# RAW DATA
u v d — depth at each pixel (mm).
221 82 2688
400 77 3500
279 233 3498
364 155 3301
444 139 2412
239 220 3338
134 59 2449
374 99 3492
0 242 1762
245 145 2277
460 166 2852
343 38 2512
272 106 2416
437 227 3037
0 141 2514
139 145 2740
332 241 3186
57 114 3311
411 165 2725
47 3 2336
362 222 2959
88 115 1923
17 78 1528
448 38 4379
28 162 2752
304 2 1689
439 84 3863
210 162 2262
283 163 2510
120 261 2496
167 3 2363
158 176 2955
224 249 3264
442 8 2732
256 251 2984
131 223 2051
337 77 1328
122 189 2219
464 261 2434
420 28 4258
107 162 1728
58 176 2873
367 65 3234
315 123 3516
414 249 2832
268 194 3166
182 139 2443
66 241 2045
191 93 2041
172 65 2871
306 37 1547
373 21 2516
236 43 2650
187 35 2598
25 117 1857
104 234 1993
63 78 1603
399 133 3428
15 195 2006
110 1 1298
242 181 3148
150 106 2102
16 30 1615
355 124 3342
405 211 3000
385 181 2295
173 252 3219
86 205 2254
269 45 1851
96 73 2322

# PROMPT
None of the lines before the one containing "367 65 3234" belong in the answer; reproduce that line and all later lines of the records exactly.

# YOUR RESPONSE
367 65 3234
315 123 3516
414 249 2832
268 194 3166
182 139 2443
66 241 2045
191 93 2041
172 65 2871
306 37 1547
373 21 2516
236 43 2650
187 35 2598
25 117 1857
104 234 1993
63 78 1603
399 133 3428
15 195 2006
110 1 1298
242 181 3148
150 106 2102
16 30 1615
355 124 3342
405 211 3000
385 181 2295
173 252 3219
86 205 2254
269 45 1851
96 73 2322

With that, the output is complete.